Exercise prompt: Search the listing below for the string "image" and copy every line where it occurs.

Supplied records:

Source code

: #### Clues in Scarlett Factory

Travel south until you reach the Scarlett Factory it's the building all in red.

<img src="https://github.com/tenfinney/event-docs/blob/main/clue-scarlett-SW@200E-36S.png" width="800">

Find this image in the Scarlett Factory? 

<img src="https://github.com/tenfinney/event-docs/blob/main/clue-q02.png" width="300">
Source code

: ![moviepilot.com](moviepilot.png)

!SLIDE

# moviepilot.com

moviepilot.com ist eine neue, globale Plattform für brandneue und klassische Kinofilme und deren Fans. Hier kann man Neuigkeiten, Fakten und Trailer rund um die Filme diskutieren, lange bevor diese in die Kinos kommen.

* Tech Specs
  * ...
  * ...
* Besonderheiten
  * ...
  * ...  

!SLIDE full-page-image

--

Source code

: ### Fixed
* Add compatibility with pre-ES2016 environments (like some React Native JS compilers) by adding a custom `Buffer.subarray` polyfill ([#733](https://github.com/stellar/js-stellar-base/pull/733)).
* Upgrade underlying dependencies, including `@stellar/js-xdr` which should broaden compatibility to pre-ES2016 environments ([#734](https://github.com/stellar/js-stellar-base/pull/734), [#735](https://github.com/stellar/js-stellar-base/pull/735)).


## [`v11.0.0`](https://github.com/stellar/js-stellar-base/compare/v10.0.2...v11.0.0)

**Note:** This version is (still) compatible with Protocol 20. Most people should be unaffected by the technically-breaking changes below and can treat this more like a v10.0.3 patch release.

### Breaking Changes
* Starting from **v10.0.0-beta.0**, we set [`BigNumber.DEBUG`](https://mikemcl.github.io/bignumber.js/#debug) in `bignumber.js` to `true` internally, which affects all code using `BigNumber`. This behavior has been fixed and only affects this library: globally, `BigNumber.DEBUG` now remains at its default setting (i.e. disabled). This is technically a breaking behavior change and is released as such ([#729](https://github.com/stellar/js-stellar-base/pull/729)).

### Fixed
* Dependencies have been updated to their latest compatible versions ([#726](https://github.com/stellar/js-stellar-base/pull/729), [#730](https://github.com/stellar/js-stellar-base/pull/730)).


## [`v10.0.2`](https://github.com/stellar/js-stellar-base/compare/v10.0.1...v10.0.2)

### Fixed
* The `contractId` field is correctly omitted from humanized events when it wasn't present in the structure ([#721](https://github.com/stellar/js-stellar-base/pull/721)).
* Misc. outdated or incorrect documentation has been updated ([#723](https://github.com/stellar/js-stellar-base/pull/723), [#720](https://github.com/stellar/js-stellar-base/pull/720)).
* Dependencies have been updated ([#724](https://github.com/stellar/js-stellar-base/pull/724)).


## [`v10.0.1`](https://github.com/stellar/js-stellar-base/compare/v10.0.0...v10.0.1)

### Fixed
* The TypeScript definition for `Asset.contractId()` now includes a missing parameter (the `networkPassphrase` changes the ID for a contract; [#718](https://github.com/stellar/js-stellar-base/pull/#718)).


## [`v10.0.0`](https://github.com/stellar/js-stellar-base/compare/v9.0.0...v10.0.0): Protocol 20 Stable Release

Response for this exercise:
Find this image in the Scarlett Factory? 
!SLIDE full-page-image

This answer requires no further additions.